Some months after finishing the book, the Author’s Message that sticks with me (Spoiler Alert) is that when confronted with the inevitability of our own demise, we must ask a very few simple questions about any proposed treatment, questions that most doctors are not trained to answer. What do we need to finish? Acknowledging that we will not be able to regain youthful vigor and recognizing that death will ultimately take us, what course of treatment is likeliest to allow us to get that done? Every person’s answers will differ, and unless we give this some thought prior to necessity, our nearest and dearest will not be able to help us.

I invite you to cogitate on this. If you need encouragement, read the book.

A pair of personal observations. First: much of what’s bad in the culture I see around me appears to be traceable to greed, and our willingness to accede to, and our doctor’s quickness to propose, costly, painful, marginally effective “remedies” can easily be seen to be the long-term result of an increasingly interventional, chemically dependent, disease-focused health establishment. For-profit hospitals and insurance schemes, Big Pharma, the medical schools they finance, and even the practitioners they train, are more interested in corporate profitability rather than corporeal wellness. In our classless culture, noblesse (in the form of literate, critically thinking people with time on their hands to read clear to the end of this piece) obliges us to seek more humane ways for ourselves and our friends. This death business isn’t a comfortable conversational topic, but it’s surely an important one. Reading, and then discussing this book, has helped me to be clearer about how I want to shuffle off.
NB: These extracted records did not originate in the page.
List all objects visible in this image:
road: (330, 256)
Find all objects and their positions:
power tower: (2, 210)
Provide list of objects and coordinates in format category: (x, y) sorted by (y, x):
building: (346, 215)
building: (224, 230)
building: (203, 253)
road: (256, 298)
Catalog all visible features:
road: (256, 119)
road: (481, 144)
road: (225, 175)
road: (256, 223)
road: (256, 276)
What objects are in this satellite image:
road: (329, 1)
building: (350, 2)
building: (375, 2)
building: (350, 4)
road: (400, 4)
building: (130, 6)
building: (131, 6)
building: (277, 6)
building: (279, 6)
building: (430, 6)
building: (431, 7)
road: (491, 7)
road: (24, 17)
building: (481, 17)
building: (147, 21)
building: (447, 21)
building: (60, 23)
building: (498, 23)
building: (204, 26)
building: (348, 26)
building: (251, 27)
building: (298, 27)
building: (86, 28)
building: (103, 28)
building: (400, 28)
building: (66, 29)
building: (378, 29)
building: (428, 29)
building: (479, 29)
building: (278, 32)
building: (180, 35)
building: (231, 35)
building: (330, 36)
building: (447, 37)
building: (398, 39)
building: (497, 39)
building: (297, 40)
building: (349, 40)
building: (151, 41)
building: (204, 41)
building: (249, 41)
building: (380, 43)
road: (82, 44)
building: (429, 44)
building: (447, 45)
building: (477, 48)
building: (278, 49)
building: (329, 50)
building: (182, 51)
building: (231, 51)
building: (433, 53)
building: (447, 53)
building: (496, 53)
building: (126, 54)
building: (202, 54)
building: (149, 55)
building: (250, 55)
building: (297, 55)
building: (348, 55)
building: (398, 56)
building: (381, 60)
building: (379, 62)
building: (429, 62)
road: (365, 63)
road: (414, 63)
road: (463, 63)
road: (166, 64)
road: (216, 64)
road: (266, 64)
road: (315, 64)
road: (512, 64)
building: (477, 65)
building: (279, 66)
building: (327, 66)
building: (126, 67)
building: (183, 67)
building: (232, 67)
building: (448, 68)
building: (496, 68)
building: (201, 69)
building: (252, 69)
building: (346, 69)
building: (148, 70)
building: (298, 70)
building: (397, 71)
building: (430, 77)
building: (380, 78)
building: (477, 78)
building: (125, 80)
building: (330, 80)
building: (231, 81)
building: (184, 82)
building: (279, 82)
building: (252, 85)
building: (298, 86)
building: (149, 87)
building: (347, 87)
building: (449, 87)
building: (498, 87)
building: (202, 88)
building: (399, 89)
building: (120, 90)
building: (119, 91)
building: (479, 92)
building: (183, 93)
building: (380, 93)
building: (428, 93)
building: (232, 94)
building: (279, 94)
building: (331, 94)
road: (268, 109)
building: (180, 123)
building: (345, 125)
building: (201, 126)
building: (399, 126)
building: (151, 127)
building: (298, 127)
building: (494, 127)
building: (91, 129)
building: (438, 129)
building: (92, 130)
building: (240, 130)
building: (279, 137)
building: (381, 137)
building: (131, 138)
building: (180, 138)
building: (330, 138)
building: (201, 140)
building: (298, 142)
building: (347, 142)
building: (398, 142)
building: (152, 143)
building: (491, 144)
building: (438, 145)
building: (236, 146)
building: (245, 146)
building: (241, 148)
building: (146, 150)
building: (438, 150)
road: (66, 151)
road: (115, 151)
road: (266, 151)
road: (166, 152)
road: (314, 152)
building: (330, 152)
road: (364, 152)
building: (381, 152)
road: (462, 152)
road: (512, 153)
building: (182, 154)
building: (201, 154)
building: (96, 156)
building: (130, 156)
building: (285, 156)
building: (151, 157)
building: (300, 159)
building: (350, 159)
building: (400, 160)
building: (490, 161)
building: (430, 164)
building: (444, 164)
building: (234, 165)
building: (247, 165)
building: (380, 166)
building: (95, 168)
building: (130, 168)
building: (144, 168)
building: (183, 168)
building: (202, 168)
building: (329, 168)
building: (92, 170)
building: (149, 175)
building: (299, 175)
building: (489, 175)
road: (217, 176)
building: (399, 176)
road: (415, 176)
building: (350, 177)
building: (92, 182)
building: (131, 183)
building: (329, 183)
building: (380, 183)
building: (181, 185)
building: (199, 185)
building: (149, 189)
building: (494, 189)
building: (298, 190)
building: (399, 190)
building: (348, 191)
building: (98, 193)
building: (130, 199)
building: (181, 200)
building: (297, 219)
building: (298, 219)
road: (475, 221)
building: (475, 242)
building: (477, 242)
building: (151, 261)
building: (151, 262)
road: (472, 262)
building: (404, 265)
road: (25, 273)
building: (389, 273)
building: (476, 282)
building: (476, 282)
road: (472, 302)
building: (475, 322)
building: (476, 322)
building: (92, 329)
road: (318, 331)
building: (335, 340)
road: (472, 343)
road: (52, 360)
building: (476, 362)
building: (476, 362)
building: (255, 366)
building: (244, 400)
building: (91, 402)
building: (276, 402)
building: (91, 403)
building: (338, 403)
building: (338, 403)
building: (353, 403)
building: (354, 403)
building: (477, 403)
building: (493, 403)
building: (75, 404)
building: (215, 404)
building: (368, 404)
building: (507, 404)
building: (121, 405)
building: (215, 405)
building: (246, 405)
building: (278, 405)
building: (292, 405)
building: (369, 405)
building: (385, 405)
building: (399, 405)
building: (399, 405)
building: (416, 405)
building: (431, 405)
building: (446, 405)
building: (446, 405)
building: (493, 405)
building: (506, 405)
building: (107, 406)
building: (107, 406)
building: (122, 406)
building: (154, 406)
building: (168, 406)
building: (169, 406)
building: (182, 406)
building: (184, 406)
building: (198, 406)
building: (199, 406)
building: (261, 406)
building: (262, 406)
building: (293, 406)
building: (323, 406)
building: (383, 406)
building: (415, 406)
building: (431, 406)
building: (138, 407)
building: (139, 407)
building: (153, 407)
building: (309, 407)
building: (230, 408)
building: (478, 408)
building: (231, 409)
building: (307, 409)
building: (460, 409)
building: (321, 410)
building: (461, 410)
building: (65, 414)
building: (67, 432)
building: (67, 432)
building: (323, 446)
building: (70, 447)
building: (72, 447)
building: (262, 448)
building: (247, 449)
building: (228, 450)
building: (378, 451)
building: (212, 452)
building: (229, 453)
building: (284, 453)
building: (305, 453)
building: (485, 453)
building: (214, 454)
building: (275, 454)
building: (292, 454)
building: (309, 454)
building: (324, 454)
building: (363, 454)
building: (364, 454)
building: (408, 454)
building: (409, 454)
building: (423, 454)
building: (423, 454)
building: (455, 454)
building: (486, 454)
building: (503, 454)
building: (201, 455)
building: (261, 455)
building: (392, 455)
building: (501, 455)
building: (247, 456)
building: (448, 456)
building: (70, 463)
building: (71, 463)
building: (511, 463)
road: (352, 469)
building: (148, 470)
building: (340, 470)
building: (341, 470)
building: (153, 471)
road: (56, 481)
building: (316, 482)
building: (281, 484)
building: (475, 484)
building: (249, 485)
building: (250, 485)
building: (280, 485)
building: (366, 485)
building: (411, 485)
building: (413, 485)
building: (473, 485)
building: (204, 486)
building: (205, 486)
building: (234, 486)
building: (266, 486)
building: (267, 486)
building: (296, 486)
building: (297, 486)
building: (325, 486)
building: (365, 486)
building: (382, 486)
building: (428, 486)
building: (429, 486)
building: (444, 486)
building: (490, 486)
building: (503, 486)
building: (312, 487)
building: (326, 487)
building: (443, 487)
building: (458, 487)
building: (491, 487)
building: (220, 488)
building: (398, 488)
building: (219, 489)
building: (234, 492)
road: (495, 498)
Second: reading a book on a Kindle is a delight. Atul is very good about defining technical vocabulary, but resting my finger on a word I’m not sure of and getting a dictionary definition and an offer to look up the Wikipedia citation is a welcome amenity. As my sight dims, I will be able to brighten the page and enlarge the type. We are living, and getting ready to leave, a world where many old delights (including ourselves) persist …and some of the new stuff is delightful, too.

Michael Potts observes the planet from Caspar, California. He is one of the founders of The Public Press.